> [Aim of the exercise]
Show each line of the data below that contains the string "disambiguationData". Treat uppercase and lowercase letters as different when matching.

(Stored records)
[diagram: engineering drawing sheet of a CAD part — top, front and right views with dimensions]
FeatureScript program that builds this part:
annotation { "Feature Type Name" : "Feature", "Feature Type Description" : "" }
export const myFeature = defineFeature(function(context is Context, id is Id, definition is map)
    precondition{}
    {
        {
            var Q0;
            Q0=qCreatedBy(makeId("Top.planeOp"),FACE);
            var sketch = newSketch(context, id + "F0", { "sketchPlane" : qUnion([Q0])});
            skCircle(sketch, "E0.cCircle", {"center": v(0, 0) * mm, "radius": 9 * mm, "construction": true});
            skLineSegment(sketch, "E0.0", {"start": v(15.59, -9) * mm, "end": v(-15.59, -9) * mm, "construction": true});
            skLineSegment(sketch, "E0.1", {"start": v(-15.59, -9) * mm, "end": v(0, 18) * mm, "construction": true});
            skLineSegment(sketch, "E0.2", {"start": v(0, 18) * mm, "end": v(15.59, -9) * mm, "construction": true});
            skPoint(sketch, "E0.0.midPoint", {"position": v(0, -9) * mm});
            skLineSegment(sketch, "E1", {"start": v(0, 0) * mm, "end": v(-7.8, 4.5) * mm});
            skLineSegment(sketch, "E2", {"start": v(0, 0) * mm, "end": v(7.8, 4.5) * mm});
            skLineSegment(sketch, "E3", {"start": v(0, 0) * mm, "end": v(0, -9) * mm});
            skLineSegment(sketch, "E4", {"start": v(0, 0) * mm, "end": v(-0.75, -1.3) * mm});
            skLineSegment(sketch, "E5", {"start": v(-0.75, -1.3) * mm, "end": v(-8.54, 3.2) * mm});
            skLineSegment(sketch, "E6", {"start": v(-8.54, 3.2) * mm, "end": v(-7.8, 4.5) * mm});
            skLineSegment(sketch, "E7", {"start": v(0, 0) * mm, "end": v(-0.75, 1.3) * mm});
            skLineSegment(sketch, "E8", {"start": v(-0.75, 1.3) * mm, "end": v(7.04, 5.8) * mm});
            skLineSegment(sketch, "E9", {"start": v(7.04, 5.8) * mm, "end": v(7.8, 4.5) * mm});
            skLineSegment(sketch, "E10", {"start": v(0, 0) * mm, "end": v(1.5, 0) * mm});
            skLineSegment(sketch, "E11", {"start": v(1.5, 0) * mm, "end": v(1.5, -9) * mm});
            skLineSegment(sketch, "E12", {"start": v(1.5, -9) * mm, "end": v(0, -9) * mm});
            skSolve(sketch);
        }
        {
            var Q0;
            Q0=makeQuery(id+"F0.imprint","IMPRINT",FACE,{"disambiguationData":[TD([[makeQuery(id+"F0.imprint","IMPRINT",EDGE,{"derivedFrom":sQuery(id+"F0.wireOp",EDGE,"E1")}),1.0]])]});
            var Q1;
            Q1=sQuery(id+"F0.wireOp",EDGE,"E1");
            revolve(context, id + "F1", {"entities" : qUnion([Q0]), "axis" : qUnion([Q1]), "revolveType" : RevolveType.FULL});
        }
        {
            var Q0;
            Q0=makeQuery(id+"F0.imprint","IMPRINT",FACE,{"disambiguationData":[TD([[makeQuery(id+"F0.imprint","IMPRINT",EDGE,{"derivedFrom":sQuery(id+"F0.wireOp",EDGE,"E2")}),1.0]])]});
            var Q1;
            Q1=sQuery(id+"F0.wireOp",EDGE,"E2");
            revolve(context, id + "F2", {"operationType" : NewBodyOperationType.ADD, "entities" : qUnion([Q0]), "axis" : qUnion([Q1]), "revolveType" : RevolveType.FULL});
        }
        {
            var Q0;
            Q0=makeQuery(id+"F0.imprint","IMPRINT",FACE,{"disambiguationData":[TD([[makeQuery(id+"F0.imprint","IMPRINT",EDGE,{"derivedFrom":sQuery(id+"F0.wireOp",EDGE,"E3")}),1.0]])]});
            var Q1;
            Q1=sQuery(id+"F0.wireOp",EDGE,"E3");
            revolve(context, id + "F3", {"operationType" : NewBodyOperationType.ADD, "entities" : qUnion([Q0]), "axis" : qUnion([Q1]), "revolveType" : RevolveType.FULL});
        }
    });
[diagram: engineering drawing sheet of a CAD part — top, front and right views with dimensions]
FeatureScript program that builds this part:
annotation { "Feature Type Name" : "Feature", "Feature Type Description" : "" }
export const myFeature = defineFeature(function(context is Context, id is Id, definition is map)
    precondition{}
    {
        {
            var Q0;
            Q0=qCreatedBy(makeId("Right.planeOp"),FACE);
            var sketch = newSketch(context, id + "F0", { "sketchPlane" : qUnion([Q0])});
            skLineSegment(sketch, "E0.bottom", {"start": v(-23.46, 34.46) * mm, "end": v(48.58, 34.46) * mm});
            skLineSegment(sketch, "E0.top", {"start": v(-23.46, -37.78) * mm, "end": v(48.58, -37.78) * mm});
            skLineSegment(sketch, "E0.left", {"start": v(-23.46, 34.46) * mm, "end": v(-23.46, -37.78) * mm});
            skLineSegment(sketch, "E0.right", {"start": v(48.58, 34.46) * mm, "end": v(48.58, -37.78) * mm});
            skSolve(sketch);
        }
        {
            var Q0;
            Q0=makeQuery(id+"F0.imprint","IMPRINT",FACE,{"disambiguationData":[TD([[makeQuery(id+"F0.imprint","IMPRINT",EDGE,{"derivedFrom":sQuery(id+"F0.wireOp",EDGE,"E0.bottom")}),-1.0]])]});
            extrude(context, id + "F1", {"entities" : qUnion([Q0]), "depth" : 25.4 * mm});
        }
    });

> [Answer to the task]
            Q0=makeQuery(id+"F0.imprint","IMPRINT",FACE,{"disambiguationData":[TD([[makeQuery(id+"F0.imprint","IMPRINT",EDGE,{"derivedFrom":sQuery(id+"F0.wireOp",EDGE,"E1")}),1.0]])]});
            Q0=makeQuery(id+"F0.imprint","IMPRINT",FACE,{"disambiguationData":[TD([[makeQuery(id+"F0.imprint","IMPRINT",EDGE,{"derivedFrom":sQuery(id+"F0.wireOp",EDGE,"E2")}),1.0]])]});
            Q0=makeQuery(id+"F0.imprint","IMPRINT",FACE,{"disambiguationData":[TD([[makeQuery(id+"F0.imprint","IMPRINT",EDGE,{"derivedFrom":sQuery(id+"F0.wireOp",EDGE,"E3")}),1.0]])]});
            Q0=makeQuery(id+"F0.imprint","IMPRINT",FACE,{"disambiguationData":[TD([[makeQuery(id+"F0.imprint","IMPRINT",EDGE,{"derivedFrom":sQuery(id+"F0.wireOp",EDGE,"E0.bottom")}),-1.0]])]});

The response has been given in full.